O Tribunal de Contas dos Municípios, nesta quinta-feira (15/10/2009), rejeitou, pela terceira vez consecutiva, as contas do ex-prefeito de Santa Cruz Cabrália, José Ubaldino Alves Pinto, agora relativas ao exercício de 2008.

A relatoria determinou o ressarcimento aos cofres municipais, com recursos próprios, da importância de R$ 28.610,57, em face da divergência para menos entre o somatório da despesa de pagamento e o montante contabilizado tanto no demonstrativo da despesa orçamentária quanto no demonstrativo das contas do razão (ou seja de todas as contas. Patrimoniais e de resultados), e do valor de R$ 8.159,00, pelo pagamento de subsídios acima do permitido a um secretário municipal, além de multa de R$ 1 mil. Cabe recurso da decisão.

O ex-prefeito não cumpriu o dispositivo que determina a aplicação do percentual mínimo de 25% da receita de impostos na manutenção e desenvolvimento do ensino, alcançando somente o índice de 23,53%.

Quanto ao Fundo de Desenvolvimento da Educação Básica – FUNDEB, que determina a aplicação do percentual mínimo de 60% dos respectivos recursos na remuneração dos profissionais do magistério da educação básica em efetivo exercício na rede pública, a prefeitura aplicou o percentual de apenas 51,29%.

Administração municipal também descumpriu a aplicação do percentual mínimo de 15% da arrecadação dos impostos em ações e serviços públicos de saúde, sendo aplicado somente 13,93%.

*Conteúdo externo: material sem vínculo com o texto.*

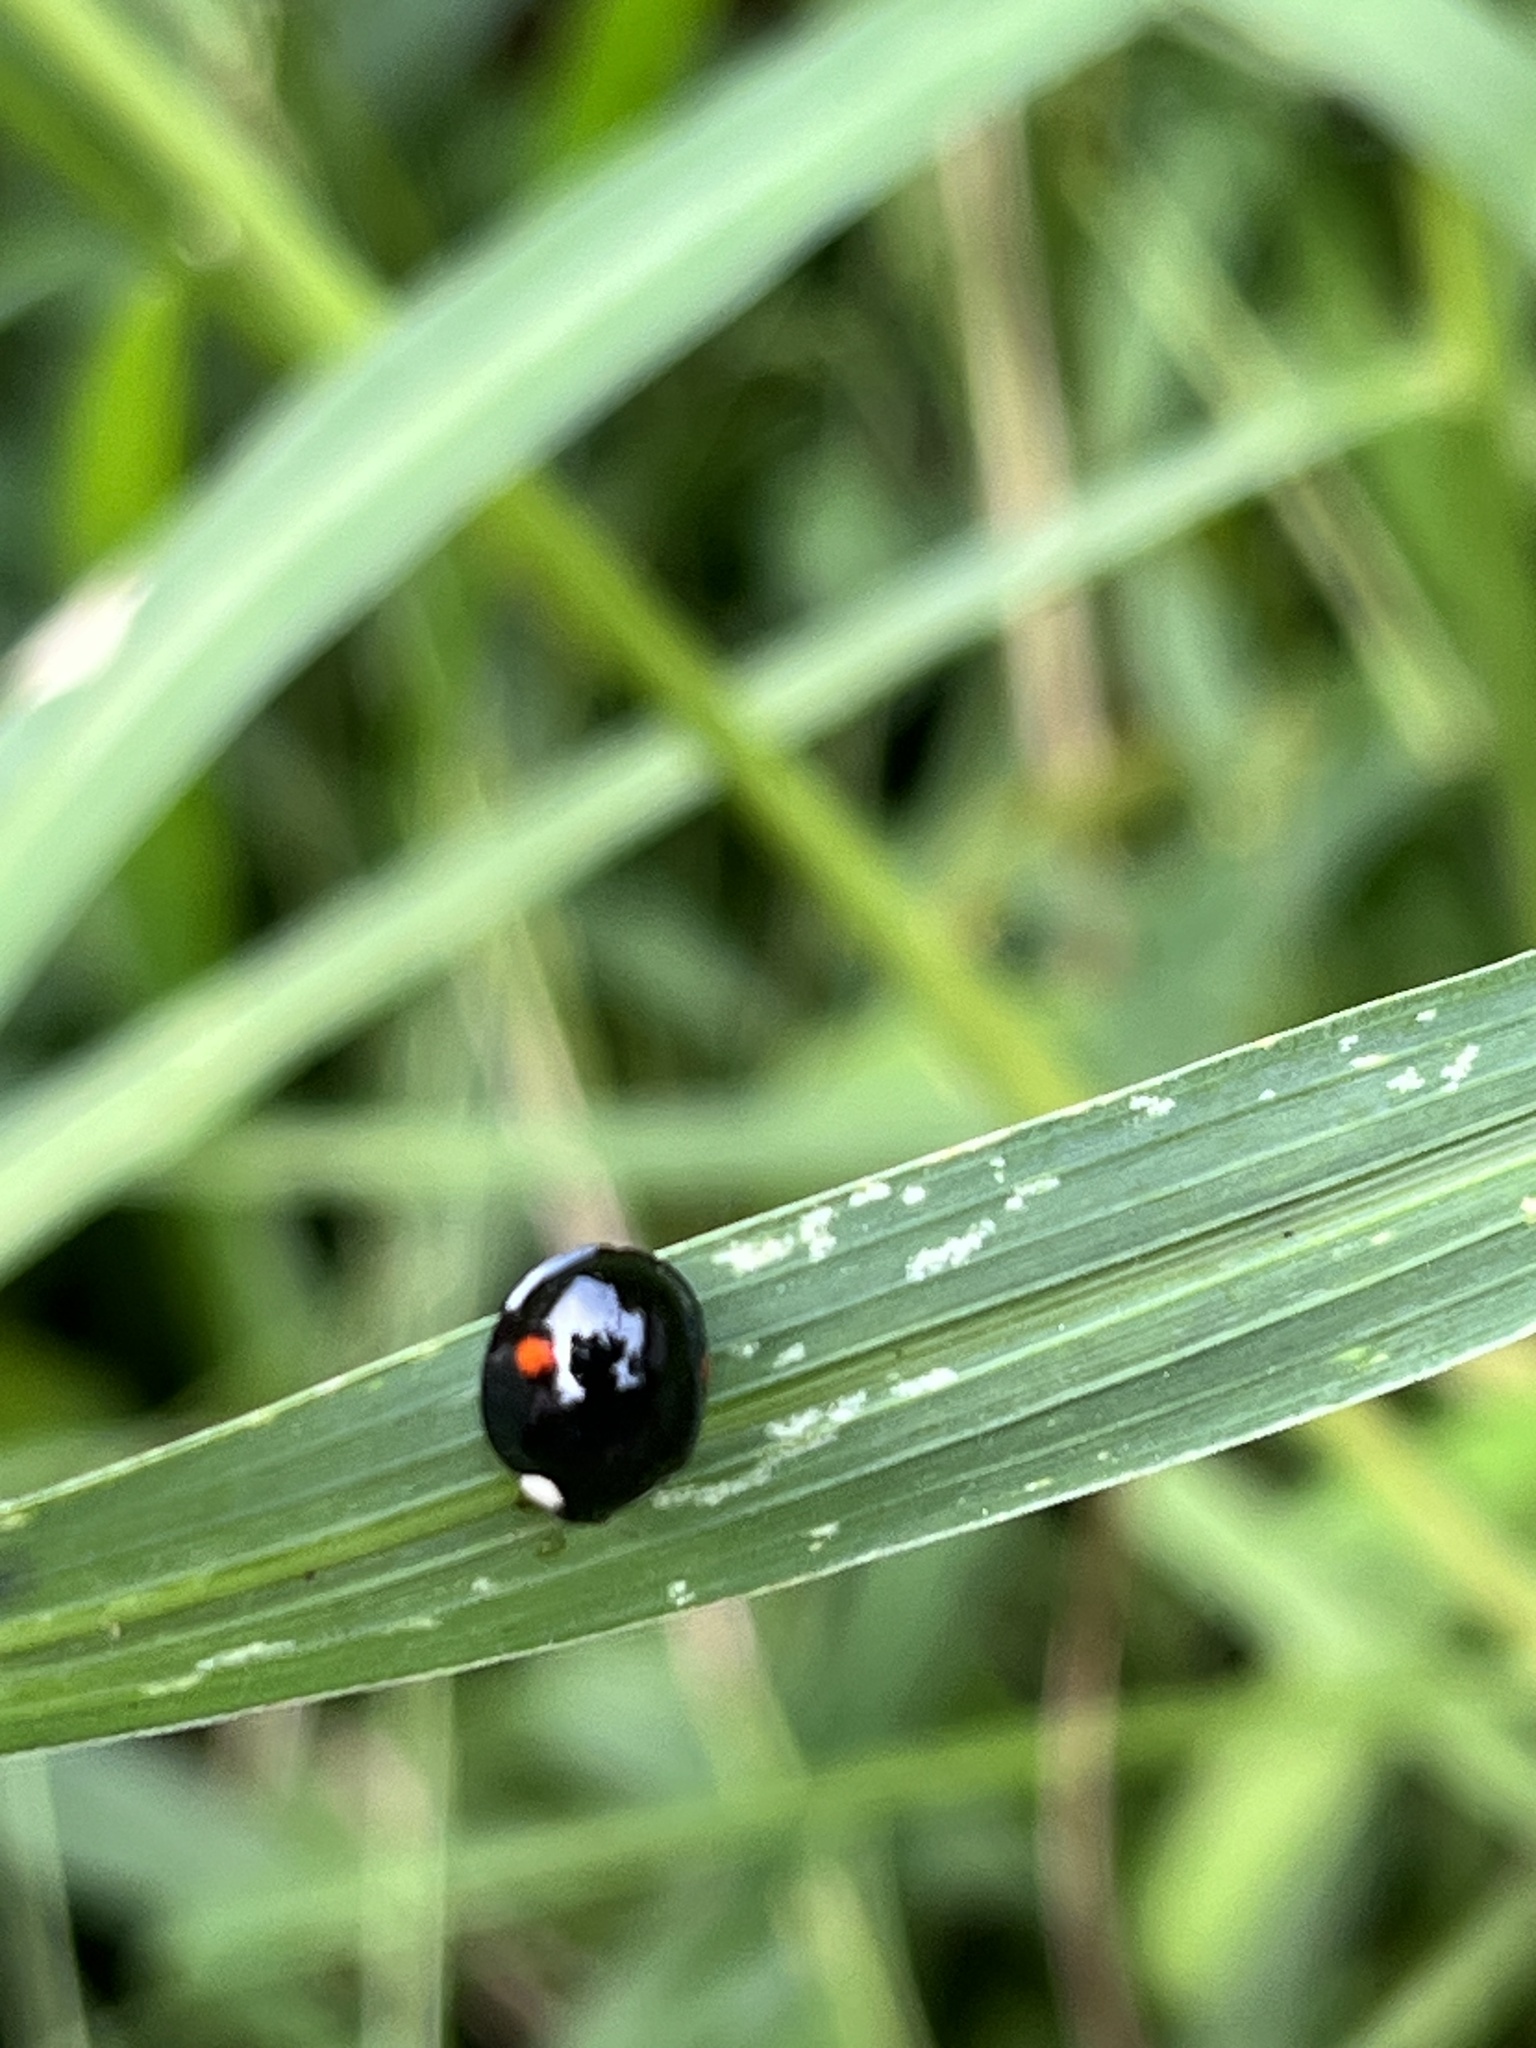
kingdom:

O acompanhamento da execução orçamentária das contas da Prefeitura de Santa Cruz Cabrália foi promovido pela 26ª Inspetoria Regional de Controle Externo, quando foram levantadas as falhas, impropriedades técnicas e irregularidades que, apesar de conhecidas do ex-gestor, foram esclarecidas apenas parcialmente, prejudicando o mérito das contas.

O relatório e o pronunciamento técnico destacaram como as principais irregularidades praticadas pelo ex-prefeito o não recolhimento de cominações imposta pelo TCM, a baixa cobrança da dívida ativa, processo licitatório irregular, fragmentação de despesas, utilização de recursos do Salário-Educação em desvio de finalidade, entre outras.